I get up to face her, stumbling over Miss Lamb’s boots, which sway on impact from their very visible position protruding from behind the desk. ‘Yes, Mrs Pounds,’ I say. ‘Whatever you – what you’re saying, it shall be done.’

‘Good. I won’t tell you again.’

‘You will not,’ I concur, but she’s not listening, has already left the room, leaving a haze of thyme-scented hair and high standards in her wake.

Dazed, I turn to examine the body behind the desk. Mr Dickens described his dead Little Nell as beautiful and serene; so fair to look upon. Gone were the traces of her sufferings and fatigues, replaced with a ‘tranquil beauty and profound repose’. I look down at Miss Lamb. Eyes half-slitted and crossed, skin pumice-hued; her face like kneaded flour, smudged with my chalky fingerprints; jaw twisted – the tongue protruding as if she’d choked on it. Her uniform is soiled. Certainly no Little Nell. I wonder how I could have been so misguided as to covet her.

There is a red spatter on the tapestry bell-pull, although the fabric features a pattern of cherry pickers. I’ve often found that blood and fruit are not immediately distinguishable from one another.

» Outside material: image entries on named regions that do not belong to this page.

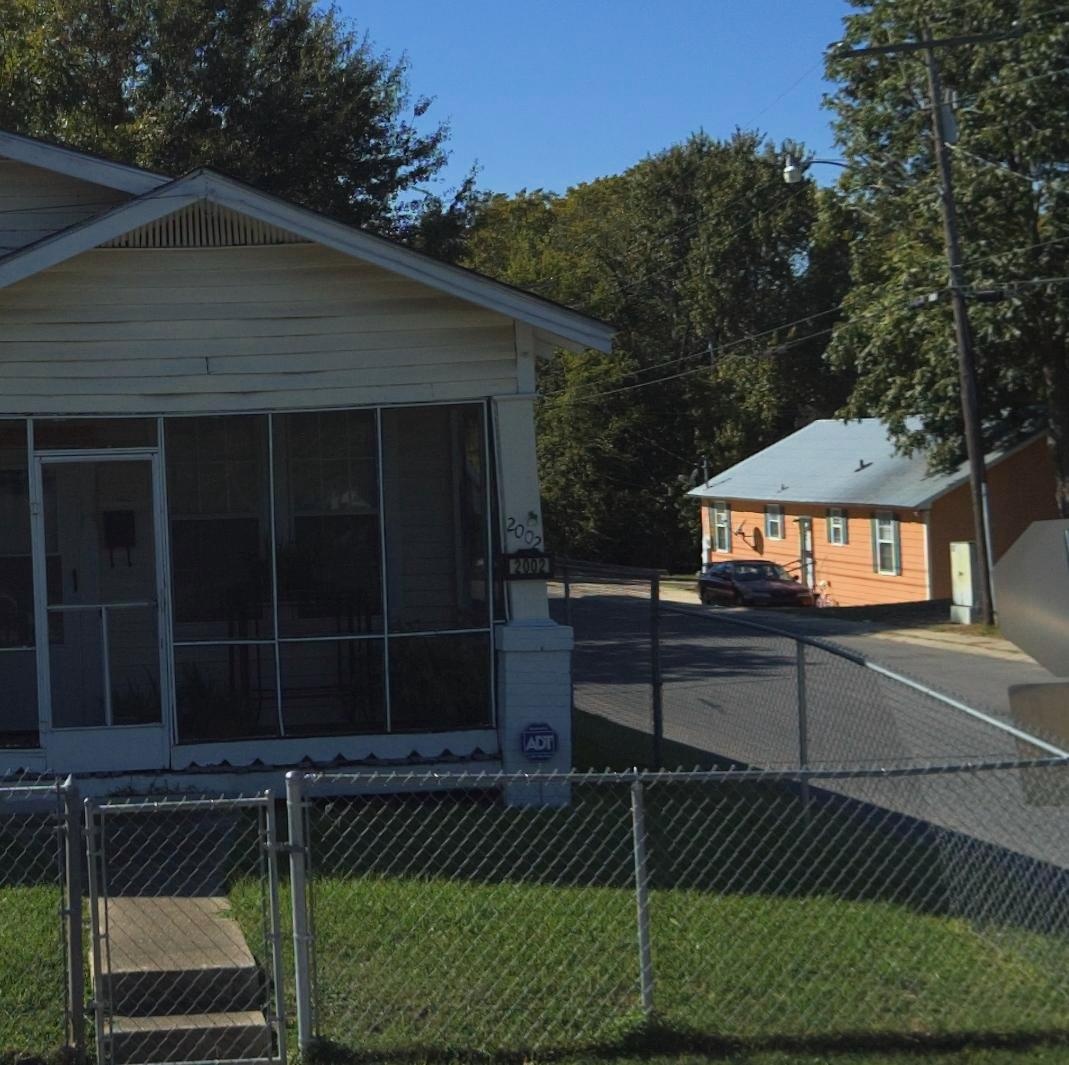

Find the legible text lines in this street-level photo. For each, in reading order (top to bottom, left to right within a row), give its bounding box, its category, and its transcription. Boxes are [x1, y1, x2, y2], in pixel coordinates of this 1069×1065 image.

[505, 515, 543, 551] StreetNumber: 2002
[511, 555, 548, 577] StreetNumber: 2002
[522, 732, 556, 753] None: ADT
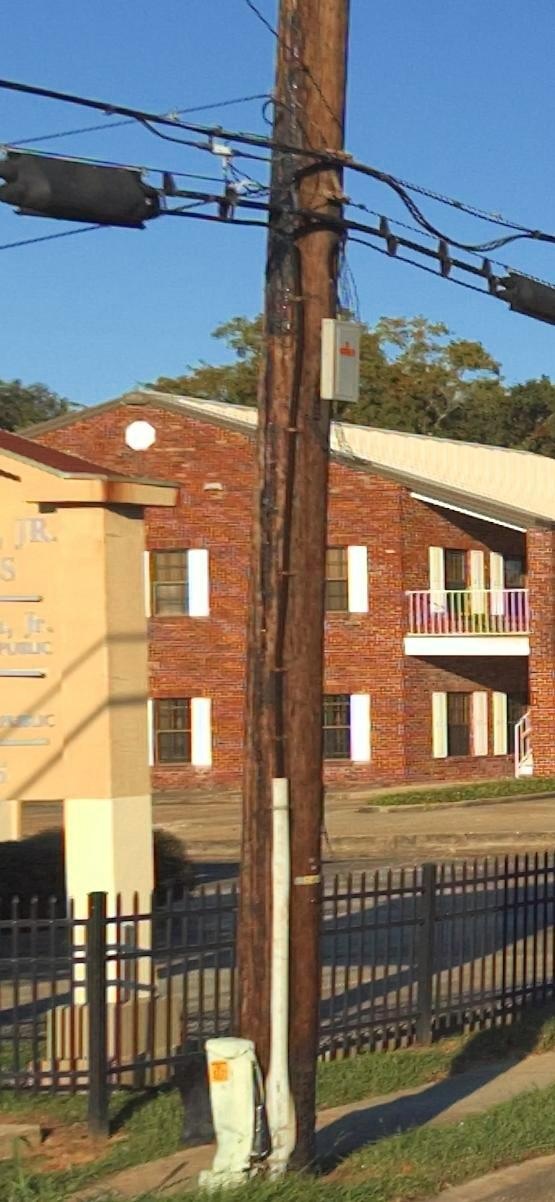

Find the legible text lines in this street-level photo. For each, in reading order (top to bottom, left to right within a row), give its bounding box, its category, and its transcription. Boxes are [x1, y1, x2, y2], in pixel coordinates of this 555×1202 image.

[13, 515, 58, 550] None: JR.
[0, 555, 18, 584] None: S
[22, 610, 56, 638] None: Jr.
[1, 639, 54, 657] None: PUBLIC
[29, 712, 57, 728] None: LIC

Pausing at the door, I listen for any passers-by. This side of the house is usually quiet at this hour. The chambermaids will be cleaning the unoccupied bed-rooms upstairs. I calculate the probability of reaching the secret garret unseen. I reason it will have to be done sooner or later; I cannot stay in this doorframe for ever. It is ridiculous, of course, and unfathomable that I will get away with this – and also, inexplicably, there is the beginning of hunger in the pit of my stomach, a sudden yearning for the cook’s slightly cold, undercooked potatoes – however, I have subjected myself to such gloomy thoughts before, and no negative outcome has ever transpired. Perhaps I am confusing remembrances for dreams. I might be dreaming now. Everyone is free to do as they choose, in dreams.

I decide to allow destiny to decide. I very much enjoy subscribing to this train of thought, for it releases the subject from any consequence.

With difficulty – slamming her head against the skirting board – I slide the corpse of Miss Lamb through the long gallery, trailing a thick trail of blood.

The dog follows, licking the floor clean.